For autophagic flux analysis, we used the autophagy LC3-HiBiT Reporter vector (Promega, GA2550) encoding a fusion protein consisting of human LC3B, a small N-terminal 11 amino acid HiBiT tag, and an intervening proprietary spacer region that enhances reporter specificity for the autophagic pathway. It utilizes the constitutive HSV-TK promoter with PyF101 enhancer for low-to-moderate expression of the reporter in mammalian cells. Cells were transfected with the reporter vector using Lipofectamine 2000 (Invitrogen) and selected with Geneticin (Gibco) at 800 µg ml−1. Stably transfected LC3-HiBiT reporter cell lines were maintained in 400 µg ml−1 Geneticin and seeded on 96-well plates for analysis. Increasing concentrations of metabolic drugs (2DG, DCA, Met, Phen) were applied the next day and LC3-HiBiT reporter activity was measured after 6 hours using the Nano-Glo HiBiT Lytic Detection System (Promega, N3040) and an Orion II luminometer (Berthold) according to the manufacturer’s protocol. A decrease in LC3-HiBiT reporter activity reflects autophagic LC3 degradation and serves as a measure of autophagy induction. In other experiments, chloroquine was used to block autophagosome-lysosome fusion and prevent LC3-HiBiT reporter degradation, which resulted in reporter accumulation. Basal autophagy levels were assessed by LC3-HiBiT reporter accumulation in response to increasing doses of chloroquine for 6 hours. A metabolic drug-induced increase of reporter activity in the presence of chloroquine (50 µm) therefore served as a measure for autophagic flux stimulation. To assess the impact of endogenous mTOR activity on drug-induced autophagy, LC3-HiBiT reporter assays were conducted in cells treated with AZD8055 (0.5 µm). Chloroquine and AZD8055 treatment was started 48 hours before the 6 hour-treatment with metabolic drugs. Following background subtraction, luminescence signals were normalized to untreated samples.

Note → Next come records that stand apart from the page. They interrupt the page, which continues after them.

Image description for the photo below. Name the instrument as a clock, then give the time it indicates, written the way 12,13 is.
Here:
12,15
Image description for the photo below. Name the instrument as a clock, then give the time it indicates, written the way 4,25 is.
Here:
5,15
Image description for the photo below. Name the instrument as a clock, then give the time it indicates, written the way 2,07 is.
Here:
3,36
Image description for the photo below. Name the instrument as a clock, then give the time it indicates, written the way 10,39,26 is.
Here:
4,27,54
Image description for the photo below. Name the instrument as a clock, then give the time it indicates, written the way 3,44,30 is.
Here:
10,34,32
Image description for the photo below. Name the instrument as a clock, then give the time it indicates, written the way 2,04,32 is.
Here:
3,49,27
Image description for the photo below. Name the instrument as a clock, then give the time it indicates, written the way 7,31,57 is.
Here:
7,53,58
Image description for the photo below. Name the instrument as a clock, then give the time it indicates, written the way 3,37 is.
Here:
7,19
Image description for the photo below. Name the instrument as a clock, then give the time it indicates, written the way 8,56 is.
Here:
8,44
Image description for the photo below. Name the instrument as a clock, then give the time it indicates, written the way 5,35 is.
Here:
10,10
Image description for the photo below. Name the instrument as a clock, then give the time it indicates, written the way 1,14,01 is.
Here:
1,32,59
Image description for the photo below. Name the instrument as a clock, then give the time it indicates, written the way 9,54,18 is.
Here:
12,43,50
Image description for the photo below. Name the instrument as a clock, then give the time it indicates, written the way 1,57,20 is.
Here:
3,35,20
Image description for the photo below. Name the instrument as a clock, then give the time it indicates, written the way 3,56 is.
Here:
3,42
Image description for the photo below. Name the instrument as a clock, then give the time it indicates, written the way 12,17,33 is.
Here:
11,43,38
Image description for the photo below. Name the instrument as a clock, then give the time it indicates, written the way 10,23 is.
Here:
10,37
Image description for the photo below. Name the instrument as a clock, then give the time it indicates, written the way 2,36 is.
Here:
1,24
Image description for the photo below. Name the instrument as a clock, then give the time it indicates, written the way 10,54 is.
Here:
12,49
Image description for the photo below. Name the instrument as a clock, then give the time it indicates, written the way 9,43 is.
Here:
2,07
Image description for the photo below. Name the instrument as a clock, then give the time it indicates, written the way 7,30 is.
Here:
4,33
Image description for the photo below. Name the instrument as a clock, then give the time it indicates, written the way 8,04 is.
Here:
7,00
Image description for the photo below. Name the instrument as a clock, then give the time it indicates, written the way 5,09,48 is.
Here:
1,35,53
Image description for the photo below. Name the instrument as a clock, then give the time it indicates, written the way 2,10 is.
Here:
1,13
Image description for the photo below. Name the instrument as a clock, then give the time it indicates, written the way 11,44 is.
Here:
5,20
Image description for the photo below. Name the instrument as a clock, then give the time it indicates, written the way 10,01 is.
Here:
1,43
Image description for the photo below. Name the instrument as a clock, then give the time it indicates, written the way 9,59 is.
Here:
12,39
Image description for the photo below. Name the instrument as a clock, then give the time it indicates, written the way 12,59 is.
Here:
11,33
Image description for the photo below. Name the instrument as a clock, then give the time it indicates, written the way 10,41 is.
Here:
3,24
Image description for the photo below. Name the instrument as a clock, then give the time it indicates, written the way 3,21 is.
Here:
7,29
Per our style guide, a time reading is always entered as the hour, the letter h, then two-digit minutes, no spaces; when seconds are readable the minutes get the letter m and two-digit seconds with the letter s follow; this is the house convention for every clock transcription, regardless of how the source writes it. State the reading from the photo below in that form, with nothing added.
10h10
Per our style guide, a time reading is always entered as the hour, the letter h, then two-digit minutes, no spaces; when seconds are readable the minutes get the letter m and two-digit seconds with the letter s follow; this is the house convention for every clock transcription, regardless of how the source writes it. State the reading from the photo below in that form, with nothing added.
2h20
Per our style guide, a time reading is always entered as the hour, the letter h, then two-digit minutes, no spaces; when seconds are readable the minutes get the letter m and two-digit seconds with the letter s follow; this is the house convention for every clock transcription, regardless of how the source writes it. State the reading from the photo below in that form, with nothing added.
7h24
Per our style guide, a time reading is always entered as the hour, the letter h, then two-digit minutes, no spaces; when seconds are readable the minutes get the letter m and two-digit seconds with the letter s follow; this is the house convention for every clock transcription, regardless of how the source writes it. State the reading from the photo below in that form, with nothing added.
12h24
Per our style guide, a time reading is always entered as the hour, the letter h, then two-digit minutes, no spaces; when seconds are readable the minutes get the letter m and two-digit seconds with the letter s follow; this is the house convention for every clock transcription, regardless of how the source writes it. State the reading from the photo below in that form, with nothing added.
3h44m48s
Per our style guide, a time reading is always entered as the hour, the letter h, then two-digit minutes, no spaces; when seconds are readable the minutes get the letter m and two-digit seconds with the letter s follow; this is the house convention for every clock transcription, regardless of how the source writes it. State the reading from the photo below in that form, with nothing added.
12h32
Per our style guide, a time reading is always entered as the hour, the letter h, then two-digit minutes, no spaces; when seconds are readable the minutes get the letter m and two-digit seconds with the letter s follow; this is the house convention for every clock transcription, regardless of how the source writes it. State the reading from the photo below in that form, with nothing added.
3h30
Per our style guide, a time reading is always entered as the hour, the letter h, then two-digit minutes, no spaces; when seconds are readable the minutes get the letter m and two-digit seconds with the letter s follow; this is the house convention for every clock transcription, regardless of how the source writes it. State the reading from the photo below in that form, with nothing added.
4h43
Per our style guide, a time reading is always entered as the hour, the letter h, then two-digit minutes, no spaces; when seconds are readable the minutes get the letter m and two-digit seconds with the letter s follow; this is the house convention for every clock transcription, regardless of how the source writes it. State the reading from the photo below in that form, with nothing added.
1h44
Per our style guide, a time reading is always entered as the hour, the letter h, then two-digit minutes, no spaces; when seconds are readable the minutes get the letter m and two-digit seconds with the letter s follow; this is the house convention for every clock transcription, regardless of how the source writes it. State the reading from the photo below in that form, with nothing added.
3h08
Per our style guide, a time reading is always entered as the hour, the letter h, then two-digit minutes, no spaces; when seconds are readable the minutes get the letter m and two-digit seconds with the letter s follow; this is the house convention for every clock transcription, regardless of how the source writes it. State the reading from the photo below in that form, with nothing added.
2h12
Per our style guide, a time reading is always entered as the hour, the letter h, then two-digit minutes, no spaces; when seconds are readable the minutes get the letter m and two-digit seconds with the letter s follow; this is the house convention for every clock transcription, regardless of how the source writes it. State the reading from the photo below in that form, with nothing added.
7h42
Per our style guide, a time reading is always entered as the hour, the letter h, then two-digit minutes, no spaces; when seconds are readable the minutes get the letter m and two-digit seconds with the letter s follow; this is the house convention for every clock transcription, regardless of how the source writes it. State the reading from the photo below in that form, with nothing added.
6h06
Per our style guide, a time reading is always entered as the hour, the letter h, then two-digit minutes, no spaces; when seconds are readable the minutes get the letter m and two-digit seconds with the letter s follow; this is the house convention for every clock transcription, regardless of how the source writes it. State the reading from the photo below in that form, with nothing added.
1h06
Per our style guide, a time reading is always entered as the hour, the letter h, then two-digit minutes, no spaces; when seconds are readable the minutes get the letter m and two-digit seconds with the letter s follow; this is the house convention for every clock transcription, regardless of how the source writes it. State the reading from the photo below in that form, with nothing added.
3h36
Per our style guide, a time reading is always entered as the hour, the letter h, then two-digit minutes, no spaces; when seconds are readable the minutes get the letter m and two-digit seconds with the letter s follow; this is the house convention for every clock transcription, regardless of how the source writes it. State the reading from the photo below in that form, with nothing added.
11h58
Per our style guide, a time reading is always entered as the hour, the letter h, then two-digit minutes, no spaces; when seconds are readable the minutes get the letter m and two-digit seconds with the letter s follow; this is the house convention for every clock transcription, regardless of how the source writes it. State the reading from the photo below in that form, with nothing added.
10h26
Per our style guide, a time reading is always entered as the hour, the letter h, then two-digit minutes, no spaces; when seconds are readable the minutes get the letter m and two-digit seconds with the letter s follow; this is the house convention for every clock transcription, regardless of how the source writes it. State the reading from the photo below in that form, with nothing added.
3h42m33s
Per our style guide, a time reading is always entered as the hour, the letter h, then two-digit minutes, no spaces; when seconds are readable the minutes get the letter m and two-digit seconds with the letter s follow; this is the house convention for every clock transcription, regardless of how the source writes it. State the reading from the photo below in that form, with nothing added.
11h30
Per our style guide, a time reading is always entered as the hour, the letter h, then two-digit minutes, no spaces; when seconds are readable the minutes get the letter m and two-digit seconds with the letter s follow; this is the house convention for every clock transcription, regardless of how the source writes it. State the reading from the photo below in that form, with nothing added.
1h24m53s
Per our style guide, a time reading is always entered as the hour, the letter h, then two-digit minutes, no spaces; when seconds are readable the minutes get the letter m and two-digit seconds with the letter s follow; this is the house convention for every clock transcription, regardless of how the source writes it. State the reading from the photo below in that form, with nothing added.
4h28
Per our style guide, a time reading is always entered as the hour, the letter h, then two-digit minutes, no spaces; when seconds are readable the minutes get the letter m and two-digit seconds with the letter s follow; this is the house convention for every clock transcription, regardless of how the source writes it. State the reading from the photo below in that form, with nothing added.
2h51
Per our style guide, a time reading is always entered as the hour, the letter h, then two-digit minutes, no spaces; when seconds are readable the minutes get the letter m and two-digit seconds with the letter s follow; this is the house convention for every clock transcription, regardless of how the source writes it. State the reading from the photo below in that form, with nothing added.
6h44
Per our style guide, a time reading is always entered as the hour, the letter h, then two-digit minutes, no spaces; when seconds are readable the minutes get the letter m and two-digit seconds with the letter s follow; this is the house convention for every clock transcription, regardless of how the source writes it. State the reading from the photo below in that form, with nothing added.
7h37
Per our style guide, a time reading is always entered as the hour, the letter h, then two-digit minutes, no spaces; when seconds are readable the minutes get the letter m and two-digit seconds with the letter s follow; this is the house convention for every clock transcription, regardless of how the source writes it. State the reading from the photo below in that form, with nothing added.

Cess were plated at 50–80% confluence 1 day before transfection. siRNAs were obtained from Dharmacon and used for transfection with Lipofectamine RNAiMAX reagent (Invitrogen) at a final concentration of 20 nm according to the manufacturer’s instructions. siRNA sequences: TSC1/2-si1: CGACACGGCUGAUAACUGA and GCAUUAAUCUCUUACCAUA, TSC1/2-si2: CGGCUGAUGUUGUUAAAUA and GGAUUACCCUUCCAACGAA, mTOR-si1: GGCCAUAGCUAGCCUCAUA, mTOR-si2: GCAGAAUUGUCAAGGGAUA, ATG7-si1: GAUCUAAAUCUCAAACUGA, ATG7-si2: CCAACACACUCGAGUCUUU, ATG7-si3: GCCAGAGGAUUCAACAUGA, ATG14-si1: CGGGAGAGGUUUAUCGACA, ATG14-si2: GCUCAGAAAUGCAGCGCAG, ATG14-si3: CAUUAUGAGCGUCUGGCAA, ATG14-si4: GAUAAAUCAUUCAGAGGUU, FIP200-si1: GGAGUGGGCUGGUGCUUUA, FIP200-si2: AAACUACGAUUGACACUAA, FIP200-si3: GCAAAGAAAUUAGGGAAUC, FIP200-si4: UAAACUUGACGGACUAAUA, RUBCN-si1: CGGGAUUAGAUUAGCGUUA, RUBCN-si2: CAUGAGACCUCGAGCGAAC, RUBCN-si3: GAGAAUAGGACUACGUCAU, RUBCN-si4: CCCUGGAAGCUGAGCGGAA, RPTOR-si1: UGGCUAGUCUGUUUCGAAA, RPTOR-si2: UGGAGAAGCGUGUCAGAUA, RICTOR-si1: GAAGAUUUAUUGAGUCCUA, RICTOR-si2: GGGAAUACAACUCCAAAUA, non-silencing si (nsi): UGGUUUACAUGUUUUCUGA.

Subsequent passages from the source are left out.